While gifts or benefits over $100 in value must be pre-approved and then recorded in a compliance log, no such disclosures were made by NDIA officials in relation to the Salesforce contract.

The JCPAA received a detailed, itemised list from Salesforce containing more than 100 instances of hospitality or gifts passed to NDIA officials over an almost five-year period, both before and after the contract to develop the new platform was finalised.

“These included close to 50 items above $100 in value per person including meals, drinks, and golf outings,” the committee report noted.

Examples include a dinner costing $531.33 at high-end Melbourne restaurant Vue de monde in December 2020, a lunch for $320 at Mya Tiger in St Kilda in May 2021, and a $488 dinner and drinks in South Yarra in October 2022.

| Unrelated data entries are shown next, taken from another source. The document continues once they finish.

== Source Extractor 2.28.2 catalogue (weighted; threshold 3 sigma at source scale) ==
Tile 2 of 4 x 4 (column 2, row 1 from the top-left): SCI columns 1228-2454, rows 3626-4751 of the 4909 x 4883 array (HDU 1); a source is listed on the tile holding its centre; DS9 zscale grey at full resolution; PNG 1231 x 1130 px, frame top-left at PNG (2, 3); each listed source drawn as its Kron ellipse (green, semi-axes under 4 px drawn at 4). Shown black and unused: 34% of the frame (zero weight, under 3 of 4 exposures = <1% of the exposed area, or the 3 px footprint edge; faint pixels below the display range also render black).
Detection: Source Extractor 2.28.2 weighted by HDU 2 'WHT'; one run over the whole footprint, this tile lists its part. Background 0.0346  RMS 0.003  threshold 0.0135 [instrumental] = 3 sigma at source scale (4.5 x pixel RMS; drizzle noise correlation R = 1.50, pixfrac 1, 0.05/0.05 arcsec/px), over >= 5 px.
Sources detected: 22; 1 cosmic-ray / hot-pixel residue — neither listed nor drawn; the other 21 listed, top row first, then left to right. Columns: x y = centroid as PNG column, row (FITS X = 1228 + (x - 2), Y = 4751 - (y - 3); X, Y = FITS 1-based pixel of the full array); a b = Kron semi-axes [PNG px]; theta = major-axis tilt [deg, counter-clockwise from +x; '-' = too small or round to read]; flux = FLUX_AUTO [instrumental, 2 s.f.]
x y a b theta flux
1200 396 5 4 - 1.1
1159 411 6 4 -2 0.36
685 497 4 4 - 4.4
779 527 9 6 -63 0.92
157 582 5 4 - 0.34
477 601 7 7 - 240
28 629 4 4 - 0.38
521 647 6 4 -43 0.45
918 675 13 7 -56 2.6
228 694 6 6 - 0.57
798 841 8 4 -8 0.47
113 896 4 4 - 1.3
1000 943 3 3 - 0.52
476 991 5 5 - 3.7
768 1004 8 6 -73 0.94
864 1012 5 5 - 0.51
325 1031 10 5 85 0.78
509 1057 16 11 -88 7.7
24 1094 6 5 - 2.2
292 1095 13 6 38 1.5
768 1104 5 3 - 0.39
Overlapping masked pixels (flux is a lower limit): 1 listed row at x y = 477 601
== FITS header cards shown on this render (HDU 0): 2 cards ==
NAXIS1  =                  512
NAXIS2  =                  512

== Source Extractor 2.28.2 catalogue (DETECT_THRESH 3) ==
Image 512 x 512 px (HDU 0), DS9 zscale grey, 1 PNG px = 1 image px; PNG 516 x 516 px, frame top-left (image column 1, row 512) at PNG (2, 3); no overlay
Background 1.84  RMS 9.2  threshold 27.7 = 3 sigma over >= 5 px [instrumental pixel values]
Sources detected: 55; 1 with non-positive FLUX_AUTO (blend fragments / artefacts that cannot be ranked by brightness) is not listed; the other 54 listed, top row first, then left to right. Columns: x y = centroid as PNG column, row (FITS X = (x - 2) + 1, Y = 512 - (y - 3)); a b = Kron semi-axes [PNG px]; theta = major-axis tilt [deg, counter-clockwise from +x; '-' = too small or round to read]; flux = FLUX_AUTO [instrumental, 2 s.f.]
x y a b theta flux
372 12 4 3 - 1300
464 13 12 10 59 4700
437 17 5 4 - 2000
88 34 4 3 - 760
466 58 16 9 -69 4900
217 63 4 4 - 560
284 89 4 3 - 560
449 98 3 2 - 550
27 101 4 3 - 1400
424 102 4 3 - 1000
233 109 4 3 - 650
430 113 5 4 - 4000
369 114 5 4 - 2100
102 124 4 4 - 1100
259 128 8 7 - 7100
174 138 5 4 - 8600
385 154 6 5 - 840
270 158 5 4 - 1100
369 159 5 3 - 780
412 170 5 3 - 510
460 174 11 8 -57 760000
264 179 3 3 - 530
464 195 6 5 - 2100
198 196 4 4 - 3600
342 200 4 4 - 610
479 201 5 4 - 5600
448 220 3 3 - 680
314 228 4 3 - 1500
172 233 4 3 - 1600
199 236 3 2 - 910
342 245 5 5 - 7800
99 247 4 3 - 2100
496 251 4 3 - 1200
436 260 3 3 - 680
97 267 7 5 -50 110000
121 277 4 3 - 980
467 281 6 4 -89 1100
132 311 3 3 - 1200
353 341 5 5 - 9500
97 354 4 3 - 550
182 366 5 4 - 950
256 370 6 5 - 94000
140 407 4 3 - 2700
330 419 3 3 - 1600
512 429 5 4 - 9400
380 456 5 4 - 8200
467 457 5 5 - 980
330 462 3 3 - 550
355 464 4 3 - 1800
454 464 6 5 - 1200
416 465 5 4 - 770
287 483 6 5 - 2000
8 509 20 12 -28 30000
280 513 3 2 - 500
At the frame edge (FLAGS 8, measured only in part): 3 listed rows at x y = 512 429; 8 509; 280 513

“Seeking special treatment and access to public servants and potential inside information in order to skew decision-making for extraordinary profit at the taxpayers’ expense is morally debased,” Shorten said.

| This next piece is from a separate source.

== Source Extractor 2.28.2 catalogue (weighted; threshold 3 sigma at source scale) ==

The JCPAA noted the reason the NDIA had policies in place surrounding the declaration of gifts and hospitality in the first place was to avoid staff having their integrity compromised, adding that in evidence to the committee NDIA officials had further stated “it would be hard to see how a contract manager could maintain their integrity whilst accepting gifts from a vendor”.

“This episode raises further serious questions about how widespread this sort of practice and culture may be in other Commonwealth entities by Salesforce and other major ICT vendors,” the JCPAA report said.

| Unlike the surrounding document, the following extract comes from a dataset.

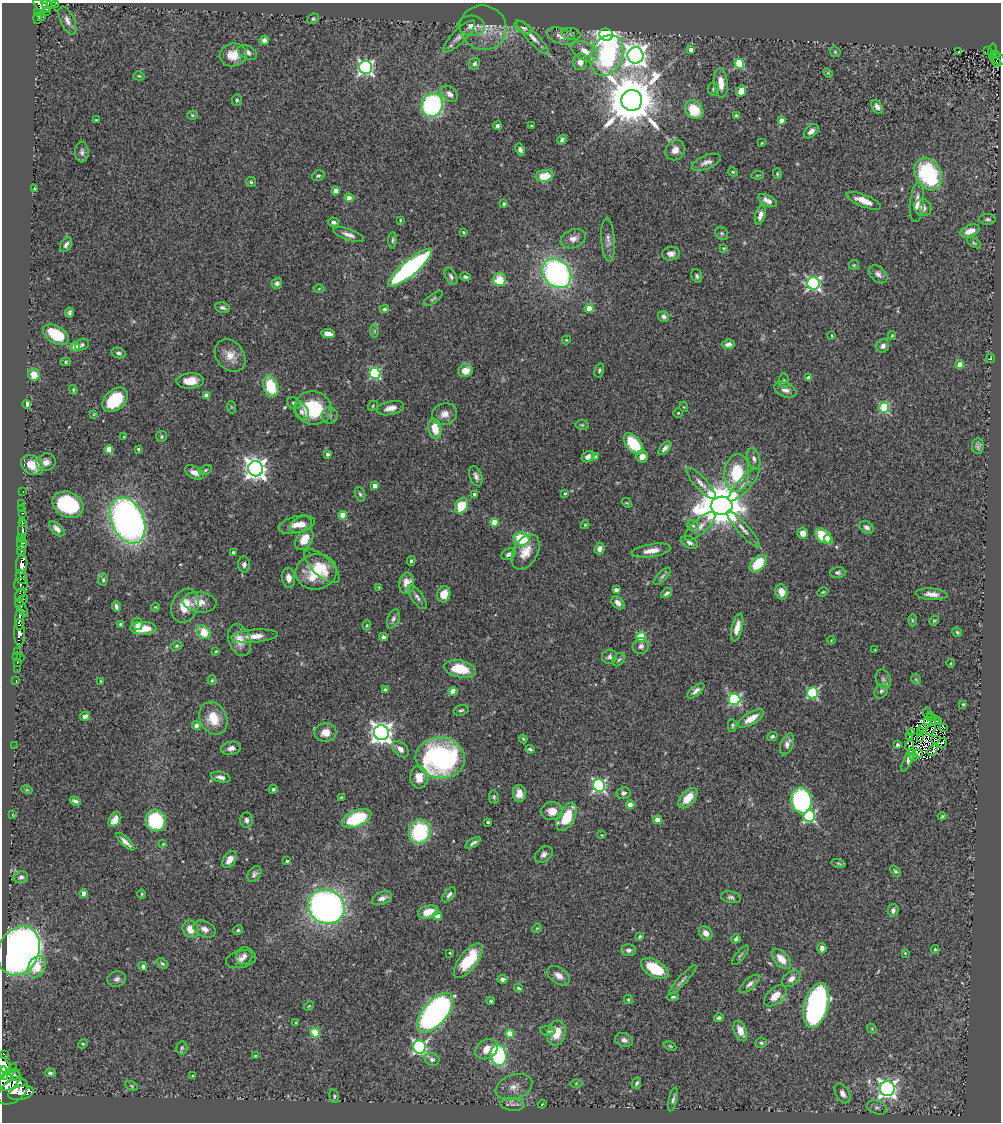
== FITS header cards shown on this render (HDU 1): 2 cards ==
NAXIS1  =                  999
NAXIS2  =                 1120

Rupert Taylor-Price, the chief executive of Australian IT company Vault Cloud, tells The Saturday Paper that customer relationship management platforms sold to government agencies such as the NDIA were often wildly overpriced and could be designed and built by an Australian company for a fraction of the cost.

“Just to be clear, there are Australian companies that are building these types of products, and procurements of this nature that end up costing hundreds of millions of dollars could often have a better product or service delivered by an Australian company for a few million,” Taylor-Price said. “And that’s fully customised, fit for purpose, built for purpose and which then creates an opportunity for that Australian company to resell that product to other government agencies.”

Taylor-Price said multinational companies could use their market power to sway public officials who lack the same level of expertise when it comes to such software.

“You have sales and marketing executives who are literally earning hundreds of thousands of dollars a year and the poor public servant is probably on $95,000 or a $110,000 a year and they just get rings run around them.”

The Australian Information Industry Association estimates that only about 8 per cent of Australian government spending on IT goes to domestic companies that produce things in this country. Taylor-Price said there were strong incentives built into the system to keep awarding contracts to foreign multinationals.

“This is how the system rolls and how it works, and then the Australian taxpayer gets ripped off,” Taylor-Price said. “And the worst thing is that it’s not even like you’re getting the best that money can buy. But a lot of people are making money out of it.”

Shorten says the Fraud Fusion Taskforce he established 18 months ago to help stamp out fraud in the National Disability Insurance Scheme and Services Australia was making progress.

Working together with 19 government agencies, the Fraud Fusion Taskforce has investigated more than 100 cases involving more than $1 billion of NDIS funding.

There are 548 investigations currently under way, with 59 people either before the courts or their cases have been referred to the Commonwealth Director of Public Prosecutions. Of those cases, 20 involve NDIS prosecutions with an alleged fraud value of $33.3 million.

Between November 2022 and the end of March this year, the NDIS Commission took 161 compliance actions against providers and individuals, including the issuance of 85 banning orders.

This article was first published in the print edition of The Saturday Paper on
July 6, 2024 as “Exclusive: NDIA audit shows 20-fold contract blowout”.